Comment de cet abîme d’avilissement, de ce renoncement des citoyens eux-mêmes, de cet écrasement, de ce néant, de ce rien, l’Allemagne devait-elle arriver à être tant, sinon à être tout ? Comment le réveil national de 1813 devait-il suivre de si près la défaite et l’abdication de 1806 ? L’Allemagne unifiée, revenue à la conscience d’elle-même, s’en rend compte aujourd’hui. C’est Iéna qui donna le grand ébranlement précurseur d’un ordre de choses nouveau. Napoléon, achevant ce qu’avaient commencé la Révolution et les idées révolutionnaires, eut l’imprudence de secouer et d’éveiller ce « corps germanique » que jadis la politique française s’appliquait à endormir. Depuis la paix de Westphalie, tous les efforts de nos hommes d’État avaient tendu à rendre inoffensif le colosse d’outre-Rhin. C’était un ouvrage adroit et solide. Sans contrainte, sans violence, en nous faisant aimer au contraire, en nouant, à la suite d’une habile politique de protection et d’intervention, toute sorte de liens intellectuels et moraux, nous étions arrivés à neutraliser l’Allemagne. Des fautes comme le ravage du Palatinat avaient montré combien il était dangereux d’irriter la bonne bête teutonique et de soulever ses ressentiments.

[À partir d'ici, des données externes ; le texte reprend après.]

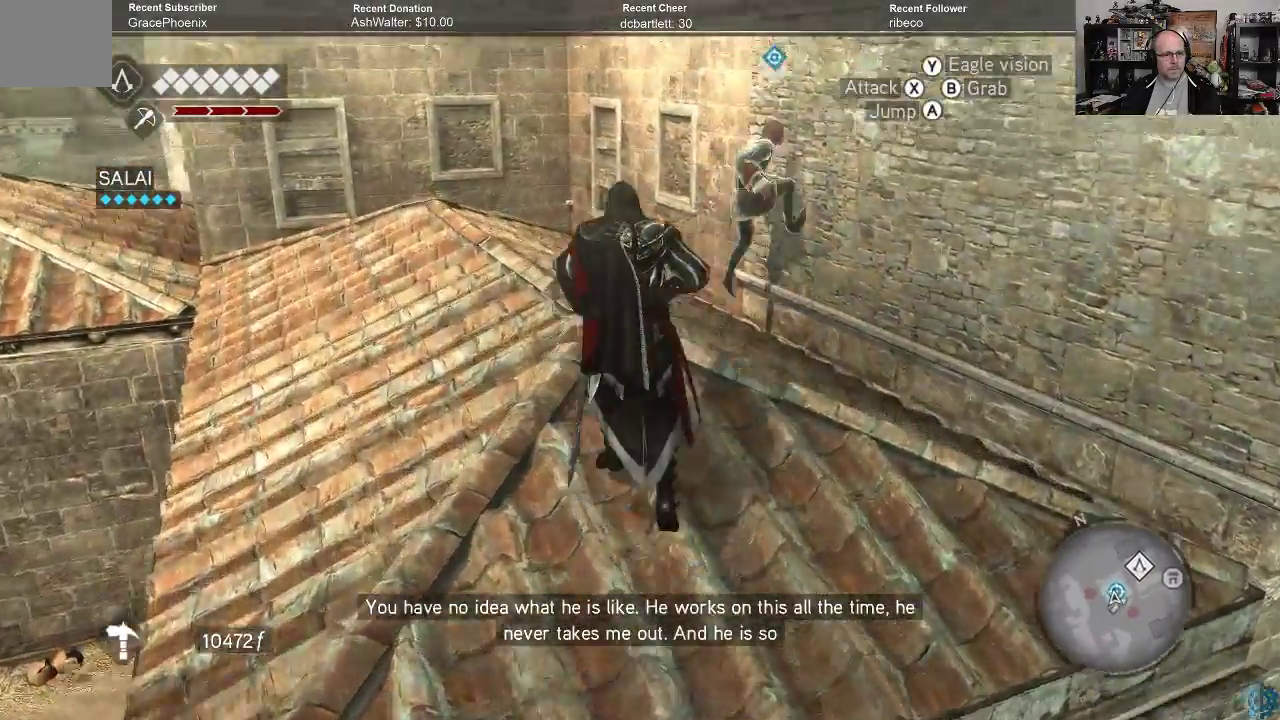
{"buttons": ["A", "R2"], "left_stick": "up", "right_stick": "center", "events": [[333, "right_stick", "center"], [467, "A", "down"]]}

Napoléon commit la faute immense d’exciter et de brutaliser la bête. Iéna est une belle victoire française, un grand fait de guerre, et il faudrait n’avoir jamais mis le pied en Allemagne pour nier le prestige que cet écrasement total de la Prusse vaut encore au nom français. La honte de Iéna balance toujours pour les Prussiens la gloire de Sedan. Et je crois qu’il y a avantage à ne pas trop oublier que les Français ont vu, un jour qui n’est pas si loin, l’aigle de Prusse tourner casaque, si l’on ose s’exprimer ainsi.

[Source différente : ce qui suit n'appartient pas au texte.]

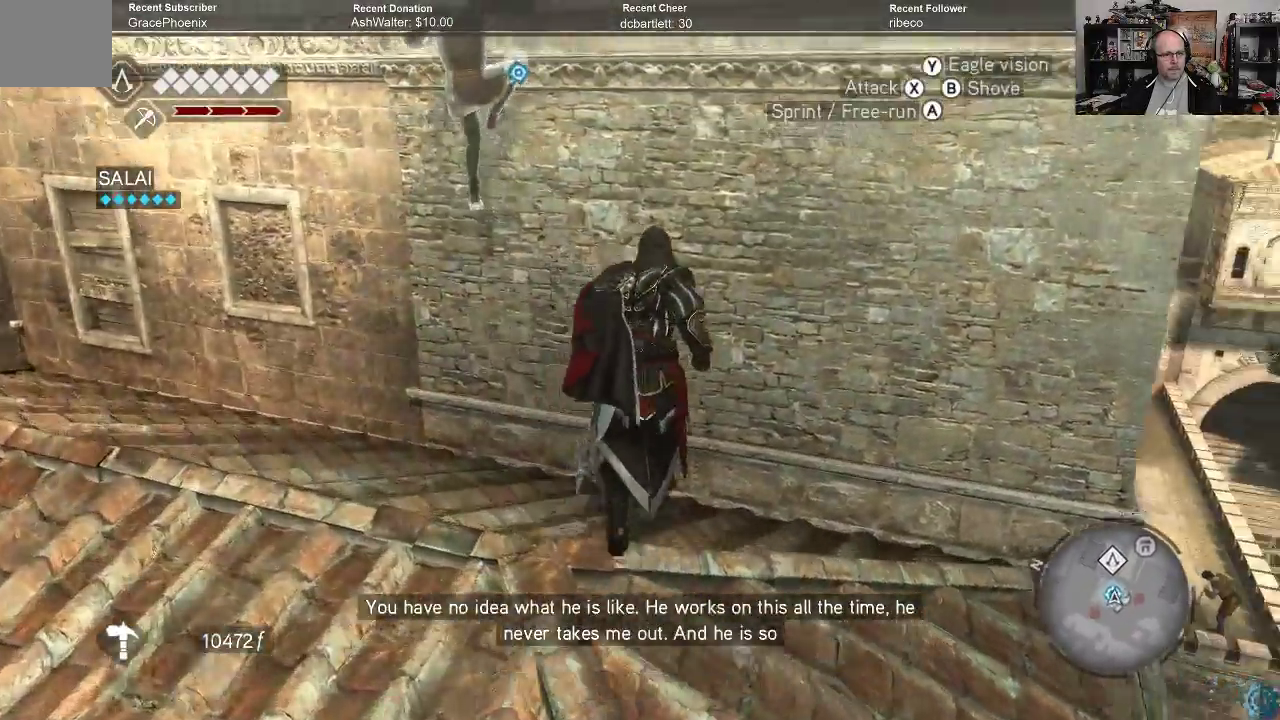
{"buttons": ["A", "R2"], "left_stick": "up", "right_stick": "center", "events": []}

Cependant le mot de Bonald est juste et vrai : « Toutes les victoires de Napoléon sont au Muséum. » Il ne reste d’Iéna que la gloire et les trophées. Ou du moins il en reste les résultats, inverses de ceux qu’on attend ordinairement de la victoire. Iéna fut un inutile et dangereux triomphe en préparant le nationalisme allemand, en faisant naître un patriotisme inconnu jusqu’alors.

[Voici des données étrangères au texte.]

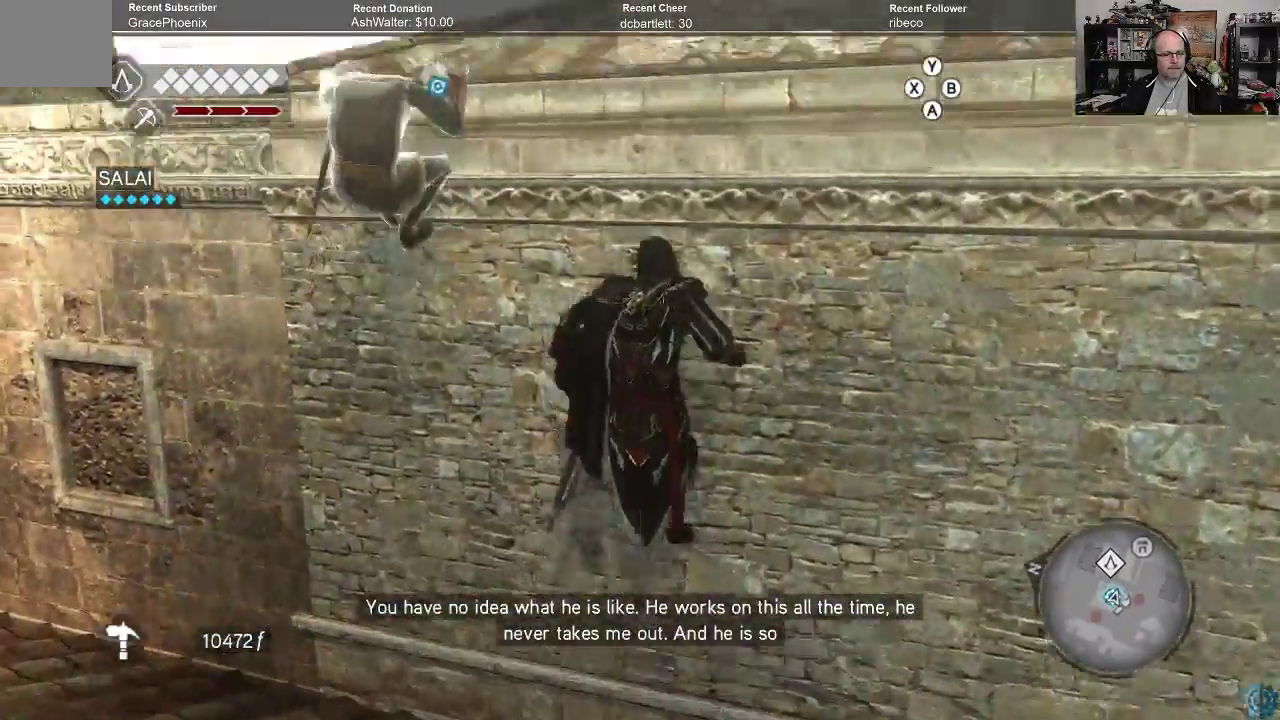
{"buttons": [], "left_stick": "up", "right_stick": "center", "events": [[467, "A", "up"], [500, "R2", "up"]]}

Bismarck, fondateur de l’unité allemande, a bien discerné le service que l’intervention napoléonienne rendit à l’œuvre des Hohenzollern. On pouvait croire que l’empereur avait à jamais anéanti la Prusse qu’il tenait sous sa botte, la dynastie dont il avait le pouvoir de renverser le trône. Au contraire, il ouvrait à la Prusse et à l’Allemagne des destins inespérés. Bismarck en a témoigné en prononçant ces paroles, le 31 octobre 1892, sur la place du marché d’Iéna :

« Sans l’effondrement du passé, le réveil du sentiment national allemand en pays prussien, de ce sentiment national qui tire son origine d’une époque de honte profonde et de domination étrangère, n’eût pas été possible. »

C’est la vraie morale politique du centenaire d’Iéna. Et les paroles de Bismarck seront singulièrement complétées par ce passage des mémoires d’un soldat de Napoléon. Le brave Marbot, excellent cavalier, vaillante estafette et grand donneur de coups de sabre, n’était pas une intelligence de premier ordre. Pourtant, muni de bon sens, il jugeait la politique de son maître et en mesurait toute l’imprudence. C’est donc Marbot, homme de cheval et de bivouac, qui écrivait ceci dans ses Mémoires :

« Quoique je fusse encore bien jeune à cette époque, je pensais que Napoléon commettait une grande faute en réduisant le nombre des petites principautés de l’Allemagne. En effet, dans les anciennes guerres contre la France, les huit cents princes des corps germaniques ne pouvaient agir ensemble… Au premier revers, les trente-deux souverains, s’étant entendus, se réunirent contre la France, et leur coalition avec la Russie renversa l’empereur Napoléon, qui fut ainsi puni pour n’avoir pas suivi l’ancienne politique des rois de France. »

Je crois qu’on ne peut pas mieux dire ni mieux résumer le résultat final de la brillante campagne de 1806.